= EXERCISE =
Copy the Photo Story forum thread starting at "# Photo Story" and ending at "work in general?", substituting "audio file" for "music file".

= SUPPLIED PASSAGE =
= = = =
# Photo Story 3 invalid music file



## sportgirl9907 (Nov 6, 2010)

Hi. So I am using photo story 3 and I am all done but the music on it. One of my songs works and the other doesnt. I downloaded both songs from the itunes store so I did pay for it. I then converted both songs into an mp3 file because that is what is used for photo story. One song works and the other one gets a message saying it is not a valid music file. How do I make it a valid music file or make it work in general?


----------



## stantley (May 22, 2005)

sportgirl9907 said:


> I then converted both songs into an mp3 file


What program did you use to do the conversion? Most conversion programs won't successfully convert files that have copy protection.

If these tracks have copy protection on them the only way to legally make a copy is to use iTunes to burn an audio CD and then rip the CD to Mp3 files.


----------



## sportgirl9907 (Nov 6, 2010)

I used itunes to convert it. I will try putting the song on a cd as an mp4 then rip it as a mp3


----------



## stantley (May 22, 2005)
= = = =
= ENTRIES PROVIDED =
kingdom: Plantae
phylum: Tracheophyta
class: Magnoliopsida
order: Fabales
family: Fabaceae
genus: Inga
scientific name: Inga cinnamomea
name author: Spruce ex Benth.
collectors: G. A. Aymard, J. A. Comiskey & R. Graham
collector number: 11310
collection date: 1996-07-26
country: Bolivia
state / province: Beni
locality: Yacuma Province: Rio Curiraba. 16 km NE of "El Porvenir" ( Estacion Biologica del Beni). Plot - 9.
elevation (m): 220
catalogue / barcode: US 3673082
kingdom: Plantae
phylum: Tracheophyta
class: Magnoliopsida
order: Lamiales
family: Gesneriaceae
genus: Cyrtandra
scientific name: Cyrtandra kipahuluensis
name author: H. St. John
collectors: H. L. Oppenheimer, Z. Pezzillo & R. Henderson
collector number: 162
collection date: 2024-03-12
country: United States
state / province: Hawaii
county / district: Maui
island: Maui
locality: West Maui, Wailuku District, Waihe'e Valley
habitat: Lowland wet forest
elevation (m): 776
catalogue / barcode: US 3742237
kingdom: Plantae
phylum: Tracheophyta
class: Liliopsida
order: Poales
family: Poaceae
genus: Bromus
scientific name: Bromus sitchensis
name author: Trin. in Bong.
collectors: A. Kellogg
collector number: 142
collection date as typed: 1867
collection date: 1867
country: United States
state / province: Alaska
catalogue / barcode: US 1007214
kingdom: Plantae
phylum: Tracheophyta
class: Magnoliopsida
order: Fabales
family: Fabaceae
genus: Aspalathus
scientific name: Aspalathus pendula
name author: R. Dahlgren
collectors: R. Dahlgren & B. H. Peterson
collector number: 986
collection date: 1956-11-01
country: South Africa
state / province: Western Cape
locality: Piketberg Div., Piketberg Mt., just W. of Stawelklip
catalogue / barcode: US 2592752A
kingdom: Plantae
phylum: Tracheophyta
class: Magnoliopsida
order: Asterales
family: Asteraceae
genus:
= = = =
= EXERCISE RESULT =
# Photo Story 3 invalid audio file



## sportgirl9907 (Nov 6, 2010)

Hi. So I am using photo story 3 and I am all done but the music on it. One of my songs works and the other doesnt. I downloaded both songs from the itunes store so I did pay for it. I then converted both songs into an mp3 file because that is what is used for photo story. One song works and the other one gets a message saying it is not a valid audio file. How do I make it a valid audio file or make it work in general?